1 Opnieuw sloeg ik mijn ogen op en zag, en zie, er was een Man met een meetsnoer in Zijn hand.
2 Toen zei ik: Waar gaat U heen? Hij zei tegen mij: Ik ga Jeruzalem opmeten om te zien hoe groot zijn breedte en hoe groot zijn lengte zal zijn.
3 En zie, de Engel Die met mij sprak, trad naar voren en een andere engel trad Hem tegemoet.
4 En Hij zei tegen hem: Loop snel, spreek tot die jongeman en zeg: Jeruzalem zal niet ommuurd blijven, vanwege de veelheid aan mensen en dieren in haar midden.
5 En Ík zal voor haar zijn, spreekt de HEERE, een muur van vuur rondom, en Ik zal in haar midden tot heerlijkheid zijn.
6 O, o, vlucht dan uit het land van het noorden! spreekt de HEERE, want Ik heb u verspreid over de vier windstreken van de hemel, spreekt de HEERE.
7 O, Sion!

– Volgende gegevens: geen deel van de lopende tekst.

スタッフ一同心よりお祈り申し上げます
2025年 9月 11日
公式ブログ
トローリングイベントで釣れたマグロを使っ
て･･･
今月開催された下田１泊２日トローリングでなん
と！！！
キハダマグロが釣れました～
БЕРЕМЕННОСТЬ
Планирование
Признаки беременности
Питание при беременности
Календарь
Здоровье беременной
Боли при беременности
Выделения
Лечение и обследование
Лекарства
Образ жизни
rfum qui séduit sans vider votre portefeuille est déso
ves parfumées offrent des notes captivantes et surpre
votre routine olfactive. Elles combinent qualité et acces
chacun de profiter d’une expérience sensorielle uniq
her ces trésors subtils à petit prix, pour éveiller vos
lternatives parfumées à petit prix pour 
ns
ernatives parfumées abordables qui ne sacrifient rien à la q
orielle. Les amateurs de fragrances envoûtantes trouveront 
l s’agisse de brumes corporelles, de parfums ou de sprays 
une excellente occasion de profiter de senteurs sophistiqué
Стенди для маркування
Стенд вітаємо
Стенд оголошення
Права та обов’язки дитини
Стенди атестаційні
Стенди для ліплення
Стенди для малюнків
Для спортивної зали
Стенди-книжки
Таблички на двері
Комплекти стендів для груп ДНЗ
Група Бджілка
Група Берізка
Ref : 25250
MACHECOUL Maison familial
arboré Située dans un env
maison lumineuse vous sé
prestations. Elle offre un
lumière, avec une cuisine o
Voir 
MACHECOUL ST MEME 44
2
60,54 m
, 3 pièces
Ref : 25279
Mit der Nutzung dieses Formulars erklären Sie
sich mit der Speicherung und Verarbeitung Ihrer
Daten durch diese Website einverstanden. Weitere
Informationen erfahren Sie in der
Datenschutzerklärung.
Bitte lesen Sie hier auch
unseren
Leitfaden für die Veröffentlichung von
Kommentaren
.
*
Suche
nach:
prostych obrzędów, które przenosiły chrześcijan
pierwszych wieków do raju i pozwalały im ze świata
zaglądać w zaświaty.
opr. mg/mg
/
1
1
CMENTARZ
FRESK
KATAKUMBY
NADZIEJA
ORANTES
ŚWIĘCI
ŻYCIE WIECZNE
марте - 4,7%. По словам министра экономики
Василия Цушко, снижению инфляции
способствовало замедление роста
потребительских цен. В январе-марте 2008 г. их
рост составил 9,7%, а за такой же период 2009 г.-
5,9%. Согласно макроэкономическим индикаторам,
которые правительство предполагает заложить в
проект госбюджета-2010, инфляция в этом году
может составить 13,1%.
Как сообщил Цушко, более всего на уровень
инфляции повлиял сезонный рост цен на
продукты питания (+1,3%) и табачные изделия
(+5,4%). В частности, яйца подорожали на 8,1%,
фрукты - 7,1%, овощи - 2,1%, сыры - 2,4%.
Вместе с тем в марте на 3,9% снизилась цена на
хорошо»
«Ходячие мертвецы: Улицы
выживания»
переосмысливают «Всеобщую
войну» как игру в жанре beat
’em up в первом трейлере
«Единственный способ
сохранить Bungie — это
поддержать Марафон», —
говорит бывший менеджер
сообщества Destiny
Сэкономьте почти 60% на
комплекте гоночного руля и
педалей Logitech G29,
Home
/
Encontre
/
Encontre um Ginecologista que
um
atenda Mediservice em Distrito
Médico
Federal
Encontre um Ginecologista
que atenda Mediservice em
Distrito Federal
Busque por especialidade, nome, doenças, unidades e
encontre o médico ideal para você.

Zie te ontkomen, u die woont bij de dochter van Babel!
8 Want zo zegt de HEERE van de legermachten: Nadat Hij heerlijkheid heeft beloofd, heeft Hij mij gezonden tot die heidenvolken die u beroven, want wie u aanraakt, raakt Zijn oogappel aan.

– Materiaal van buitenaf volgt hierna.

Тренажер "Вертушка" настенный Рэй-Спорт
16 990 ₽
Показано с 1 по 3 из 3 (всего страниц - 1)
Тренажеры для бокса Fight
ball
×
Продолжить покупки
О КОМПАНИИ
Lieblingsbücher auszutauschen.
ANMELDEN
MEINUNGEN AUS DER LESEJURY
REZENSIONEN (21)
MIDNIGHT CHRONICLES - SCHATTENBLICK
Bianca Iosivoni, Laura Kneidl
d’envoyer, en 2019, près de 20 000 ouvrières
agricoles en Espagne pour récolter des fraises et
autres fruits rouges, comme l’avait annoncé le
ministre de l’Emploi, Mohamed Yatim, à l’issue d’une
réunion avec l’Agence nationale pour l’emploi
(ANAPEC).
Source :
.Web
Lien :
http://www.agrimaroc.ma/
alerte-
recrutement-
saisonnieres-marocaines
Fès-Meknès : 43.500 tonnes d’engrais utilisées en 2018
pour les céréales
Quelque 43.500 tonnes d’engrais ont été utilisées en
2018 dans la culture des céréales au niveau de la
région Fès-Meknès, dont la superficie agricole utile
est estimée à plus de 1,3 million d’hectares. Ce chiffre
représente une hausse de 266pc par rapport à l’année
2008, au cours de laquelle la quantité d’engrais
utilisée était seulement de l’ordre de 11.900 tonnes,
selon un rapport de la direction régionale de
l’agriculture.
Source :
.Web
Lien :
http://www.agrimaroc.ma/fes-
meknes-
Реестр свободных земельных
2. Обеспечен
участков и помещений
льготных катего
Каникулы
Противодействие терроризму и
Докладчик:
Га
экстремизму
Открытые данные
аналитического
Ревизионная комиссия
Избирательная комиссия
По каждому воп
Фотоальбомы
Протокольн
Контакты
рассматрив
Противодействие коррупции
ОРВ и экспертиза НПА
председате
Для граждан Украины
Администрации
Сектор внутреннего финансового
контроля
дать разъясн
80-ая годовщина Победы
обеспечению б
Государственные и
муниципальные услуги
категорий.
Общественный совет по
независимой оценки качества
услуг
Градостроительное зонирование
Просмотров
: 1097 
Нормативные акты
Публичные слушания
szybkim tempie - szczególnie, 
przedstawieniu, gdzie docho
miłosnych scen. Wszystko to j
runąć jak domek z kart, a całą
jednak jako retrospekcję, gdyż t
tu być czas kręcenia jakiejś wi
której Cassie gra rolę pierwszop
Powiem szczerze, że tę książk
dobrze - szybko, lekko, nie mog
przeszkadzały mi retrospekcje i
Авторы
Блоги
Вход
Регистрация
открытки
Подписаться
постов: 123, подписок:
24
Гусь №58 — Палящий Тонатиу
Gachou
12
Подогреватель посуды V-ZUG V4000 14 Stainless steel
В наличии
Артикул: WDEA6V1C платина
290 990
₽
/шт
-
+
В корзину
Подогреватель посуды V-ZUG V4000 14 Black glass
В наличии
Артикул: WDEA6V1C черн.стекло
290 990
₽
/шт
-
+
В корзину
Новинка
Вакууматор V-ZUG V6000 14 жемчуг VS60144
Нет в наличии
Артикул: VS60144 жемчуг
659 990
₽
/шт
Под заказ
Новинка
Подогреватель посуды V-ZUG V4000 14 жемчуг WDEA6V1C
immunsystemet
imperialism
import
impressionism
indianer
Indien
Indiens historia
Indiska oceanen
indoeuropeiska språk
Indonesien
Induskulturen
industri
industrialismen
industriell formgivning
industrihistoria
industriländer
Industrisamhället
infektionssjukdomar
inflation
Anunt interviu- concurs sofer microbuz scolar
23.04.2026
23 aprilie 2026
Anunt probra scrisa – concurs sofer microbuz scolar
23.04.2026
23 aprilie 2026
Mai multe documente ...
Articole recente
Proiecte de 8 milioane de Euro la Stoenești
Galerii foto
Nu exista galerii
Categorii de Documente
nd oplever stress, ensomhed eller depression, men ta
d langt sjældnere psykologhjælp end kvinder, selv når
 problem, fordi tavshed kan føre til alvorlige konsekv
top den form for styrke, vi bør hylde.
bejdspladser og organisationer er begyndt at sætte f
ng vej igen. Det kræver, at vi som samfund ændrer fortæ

9 Want, zie, Ik beweeg Mijn hand over hen en zij zullen hun dienaren tot buit worden. Dan zult u weten dat de HEERE van de legermachten mij gezonden heeft.

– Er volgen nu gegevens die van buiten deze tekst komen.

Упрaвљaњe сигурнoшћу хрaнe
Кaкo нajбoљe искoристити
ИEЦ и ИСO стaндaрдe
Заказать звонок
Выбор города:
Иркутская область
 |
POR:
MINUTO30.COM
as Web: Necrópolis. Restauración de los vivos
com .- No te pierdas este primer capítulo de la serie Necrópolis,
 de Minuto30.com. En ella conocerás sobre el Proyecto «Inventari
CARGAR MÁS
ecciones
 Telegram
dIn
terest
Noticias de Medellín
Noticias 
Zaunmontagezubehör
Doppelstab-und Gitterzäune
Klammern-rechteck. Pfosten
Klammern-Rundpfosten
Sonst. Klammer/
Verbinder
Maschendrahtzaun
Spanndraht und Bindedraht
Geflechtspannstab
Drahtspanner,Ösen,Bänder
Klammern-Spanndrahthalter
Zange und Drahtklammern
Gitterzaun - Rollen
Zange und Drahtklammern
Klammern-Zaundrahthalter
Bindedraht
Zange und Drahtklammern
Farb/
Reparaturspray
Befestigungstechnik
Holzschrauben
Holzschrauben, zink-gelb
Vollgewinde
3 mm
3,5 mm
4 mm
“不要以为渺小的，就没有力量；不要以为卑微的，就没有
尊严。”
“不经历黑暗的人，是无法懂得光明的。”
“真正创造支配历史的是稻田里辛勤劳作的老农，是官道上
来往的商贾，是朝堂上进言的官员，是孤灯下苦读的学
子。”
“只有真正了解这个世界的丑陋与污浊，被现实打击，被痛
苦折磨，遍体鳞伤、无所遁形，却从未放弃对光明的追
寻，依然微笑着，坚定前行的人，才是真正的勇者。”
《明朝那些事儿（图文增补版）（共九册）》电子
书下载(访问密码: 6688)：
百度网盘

10 Juich en verblijd u, dochter van Sion, want, zie, Ik kom, en zal in uw midden wonen, spreekt de HEERE.
11 Veel heidenvolken zullen op die dag bij de HEERE gevoegd worden en zij zullen Mij tot een volk zijn, en Ik zal in uw midden wonen. Dan zult u weten dat de HEERE van de legermachten Mij tot u gezonden heeft.
12 De HEERE zal Juda in eigendom nemen als Zijn deel in het heilige land. Hij zal Jeruzalem nog verkiezen.
13 Wees stil voor het aangezicht van de HEERE, alle vlees, want Hij is ontwaakt uit Zijn heilige woning.